An old roommate of mine used to use ginger for everything: brewed in a tea for upset stomachs, pickled for nausea, candied for colds. But for all of its therapeutic uses, ginger turns up here most frequently in a whole different kind of medicine: the boozy kind.
Indeed, since its cocktail origins in the classic gin buck and its later star turn (raising vodka's ship along the way) in the Moscow Mule, ginger has shown that it can work with practically every spirit behind a bar. It's a natural with rum, as in a Dark and Stormy (not surprisingly, Jamaica is one of the world's largest ginger producers), while the Jack-and-ginger is a commonly ordered well drink.
Right now, every decent bar in town features at least one ginger cocktail. Some employ fresh ginger; others house-made ginger simple syrup; and some use purchased ginger beer (the best brands being Barrett's and Bundaberg) or make it themselves. Ginger beer appears with rye whiskey at Boulevard for the Rye Smile and with gin, mint, ginger syrup, lemon and ginger ale in Absinthe's Ginger Rogers (originally created by Marco Dionysos, the bartender now at Clock Bar).
"It's just an incredibly versatile ingredient," says Ryan Fitzgerald, a member of the all-star team that works behind the bar at Beretta. "And delicious," he adds. "Ginger's actually very easy to play around with. I like what we're doing here in making our ginger solution. We make it almost like a ginger purée with fresh, uncooked ginger and a not-so-sweet simple syrup, which makes it more versatile. We can always add sugar if we need to, and the ginger always comes through with a great bite."

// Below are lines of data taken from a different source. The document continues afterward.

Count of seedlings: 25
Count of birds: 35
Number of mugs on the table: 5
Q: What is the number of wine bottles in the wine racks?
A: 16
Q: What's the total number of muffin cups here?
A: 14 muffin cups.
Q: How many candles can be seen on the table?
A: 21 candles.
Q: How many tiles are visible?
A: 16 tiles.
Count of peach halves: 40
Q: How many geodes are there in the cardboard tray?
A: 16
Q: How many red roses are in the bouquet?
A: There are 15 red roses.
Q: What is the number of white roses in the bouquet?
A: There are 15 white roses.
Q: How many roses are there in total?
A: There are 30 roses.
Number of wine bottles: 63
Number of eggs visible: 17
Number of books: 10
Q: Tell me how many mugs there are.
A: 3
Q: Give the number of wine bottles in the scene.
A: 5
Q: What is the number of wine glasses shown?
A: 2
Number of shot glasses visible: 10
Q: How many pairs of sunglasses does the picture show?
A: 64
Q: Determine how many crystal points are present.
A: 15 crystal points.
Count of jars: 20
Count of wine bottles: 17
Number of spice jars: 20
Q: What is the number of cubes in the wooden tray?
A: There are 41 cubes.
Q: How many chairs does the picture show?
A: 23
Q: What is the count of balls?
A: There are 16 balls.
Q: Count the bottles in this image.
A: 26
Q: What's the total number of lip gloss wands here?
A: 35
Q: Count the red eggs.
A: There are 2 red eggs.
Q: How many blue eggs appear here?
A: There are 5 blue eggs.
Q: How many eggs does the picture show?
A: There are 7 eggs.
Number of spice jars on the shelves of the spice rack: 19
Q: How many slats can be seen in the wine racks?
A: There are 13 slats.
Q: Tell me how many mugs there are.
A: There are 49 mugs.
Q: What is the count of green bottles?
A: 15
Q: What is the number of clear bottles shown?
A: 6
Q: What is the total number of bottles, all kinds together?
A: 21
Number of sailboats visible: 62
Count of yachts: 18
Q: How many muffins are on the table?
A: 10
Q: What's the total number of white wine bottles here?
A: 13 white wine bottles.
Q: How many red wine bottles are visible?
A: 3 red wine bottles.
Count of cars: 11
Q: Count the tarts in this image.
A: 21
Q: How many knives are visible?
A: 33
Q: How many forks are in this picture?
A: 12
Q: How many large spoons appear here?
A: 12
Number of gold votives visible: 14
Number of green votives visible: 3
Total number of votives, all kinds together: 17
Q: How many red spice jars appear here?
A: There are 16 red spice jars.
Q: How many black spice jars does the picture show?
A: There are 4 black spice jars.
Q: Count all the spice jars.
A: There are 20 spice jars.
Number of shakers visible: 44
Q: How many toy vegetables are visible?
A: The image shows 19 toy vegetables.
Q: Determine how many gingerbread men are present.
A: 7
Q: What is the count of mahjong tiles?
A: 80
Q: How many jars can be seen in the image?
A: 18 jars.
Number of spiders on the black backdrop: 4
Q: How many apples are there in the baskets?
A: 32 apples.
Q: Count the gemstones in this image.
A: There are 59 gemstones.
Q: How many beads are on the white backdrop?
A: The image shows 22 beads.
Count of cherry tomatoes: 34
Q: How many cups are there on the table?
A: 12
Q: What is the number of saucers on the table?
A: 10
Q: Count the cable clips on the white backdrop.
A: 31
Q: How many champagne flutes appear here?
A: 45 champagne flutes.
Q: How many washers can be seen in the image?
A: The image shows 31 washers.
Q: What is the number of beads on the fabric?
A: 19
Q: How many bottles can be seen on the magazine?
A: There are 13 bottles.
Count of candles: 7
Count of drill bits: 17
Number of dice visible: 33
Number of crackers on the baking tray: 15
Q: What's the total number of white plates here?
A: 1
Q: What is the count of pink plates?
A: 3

I particularly like the way ginger has been deployed in two drinks I recently had at Beretta: unabashedly and with abandon. Fitzgerald marries fiery, homemade ginger beer with tequila in his intense version of the classic El Diablo cocktail (normally, a mixture of lime, tequila, crème de cassis and much milder ginger ale). It's a perky and delicious pink cocktail—perfect for summer.
Another gingery drink at Beretta is the Agricole Mule, a fusing of two classics—the mojito and the Moscow Mule. While you might think mint and ginger are too assertive to pair well, they actually complement each other beautifully. The addition of earthy, vegetal rhum agricole from Martinique sort of undercuts all the high-flying perfume to deftly balance the drink. Poured over ice, it's the perfect balance of hot and cold.
To make a ginger simple syrup, mix 1 cup of peeled, roughly chopped fresh ginger and 1 cup of simple syrup (equal portions water and sugar), place in a blender and purée for 5 minutes. Strain with a fine strainer.
8 to 10 mint leaves
1/2 ounce cane syrup
2 ounces La Favorite Rhum Vieux
1 ounce fresh lime juice
3/4 ounce ginger simple syrup
1 ounce seltzer water
In a cocktail shaker, muddle the mint in the cane syrup. Add the remaining ingredients, except the seltzer, and shake. Add the seltzer, and double strain into a glass with ice.
Ginger is the basis of this year's hottest new boutique liqueur: Domaine de Canton ($40). In a stylish bottle that resembles something between a piece of bamboo and a Chinese lantern, Domaine de Canton is a reinvention of a ginger liqueur once made in colonial French Indochina. The new version, which won "Best in Show" at the San Francisco International Spirits Competition last March, features ginger blended with cognac, ginseng, honey and vanilla to create a gorgeously complex drink that's spicy, but not too spicy, and sweet without going over the top. It's great for mixing but even better for just sipping slowly at the end of a long night. Available at John Walker Co., 175 Sutter St., 415-986-2707.